CEA wants to reiterate that our members want a cleaner future, clean air, reduced emissions and expanded technologies for transportation needs. However, the vague structure and lack of concrete details of the draft MOU leaves far too many questions and policy concerns unresolved for tens of millions of people in the Northeast and Mid-Atlantic before a Final Rule will be set in place in just nine months. Based on the limited information provided, it does not appear that the Draft MOU will make that much of an appreciable difference in environmental quality or avoided climate impacts compared to the status quo while raising energy prices and straining the budgets of truckers, manufacturers, and those employed in the service economy.
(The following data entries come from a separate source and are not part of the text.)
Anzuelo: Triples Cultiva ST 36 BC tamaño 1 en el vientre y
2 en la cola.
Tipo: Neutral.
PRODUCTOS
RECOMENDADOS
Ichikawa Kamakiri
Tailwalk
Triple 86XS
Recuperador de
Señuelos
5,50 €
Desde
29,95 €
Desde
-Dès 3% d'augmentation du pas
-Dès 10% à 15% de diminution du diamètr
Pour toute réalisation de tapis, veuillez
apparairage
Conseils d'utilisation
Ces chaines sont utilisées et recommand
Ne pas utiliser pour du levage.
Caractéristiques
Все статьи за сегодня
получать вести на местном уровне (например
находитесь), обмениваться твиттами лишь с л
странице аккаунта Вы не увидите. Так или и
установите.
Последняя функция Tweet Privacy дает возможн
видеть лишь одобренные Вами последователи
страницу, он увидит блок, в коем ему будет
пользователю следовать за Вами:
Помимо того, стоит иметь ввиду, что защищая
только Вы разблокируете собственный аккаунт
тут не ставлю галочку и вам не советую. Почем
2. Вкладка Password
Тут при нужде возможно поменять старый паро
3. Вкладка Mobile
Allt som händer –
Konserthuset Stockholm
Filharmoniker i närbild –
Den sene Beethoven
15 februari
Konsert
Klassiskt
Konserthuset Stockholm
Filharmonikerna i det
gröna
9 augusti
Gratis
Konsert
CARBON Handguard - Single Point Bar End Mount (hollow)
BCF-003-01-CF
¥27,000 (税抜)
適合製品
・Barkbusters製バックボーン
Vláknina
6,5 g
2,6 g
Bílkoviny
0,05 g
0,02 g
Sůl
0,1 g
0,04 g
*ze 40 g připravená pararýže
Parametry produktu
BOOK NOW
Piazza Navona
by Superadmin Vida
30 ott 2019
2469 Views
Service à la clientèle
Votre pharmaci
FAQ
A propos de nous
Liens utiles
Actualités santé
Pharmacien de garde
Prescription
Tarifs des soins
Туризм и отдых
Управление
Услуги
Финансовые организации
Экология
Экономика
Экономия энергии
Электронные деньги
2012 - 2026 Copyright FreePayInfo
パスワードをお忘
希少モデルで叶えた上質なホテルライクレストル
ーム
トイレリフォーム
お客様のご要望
Much more thought and consideration should be given to providing greater detail on the offset program for ways to reduce the economic burden as well as address the significant limitation of mass transit options for large swaths of rural communities who do not have the option of taking a train, bus or bicycle to work. States can do much of this type of policy work on their own now without a new, Byzantine regulatory construct that removes accountability and transparency from the public via their elected officials, at an exorbitant cost with minimal return.
We appreciate the opportunity to provide these comments and urge the policymakers involved in the TCI to take a few steps back to consider the full ramifications of such a sweeping proposal. In addition, more explicit focus and involvement of state legislators is needed in this process before moving forward with such an aggressive timeline for a Final Model Rule.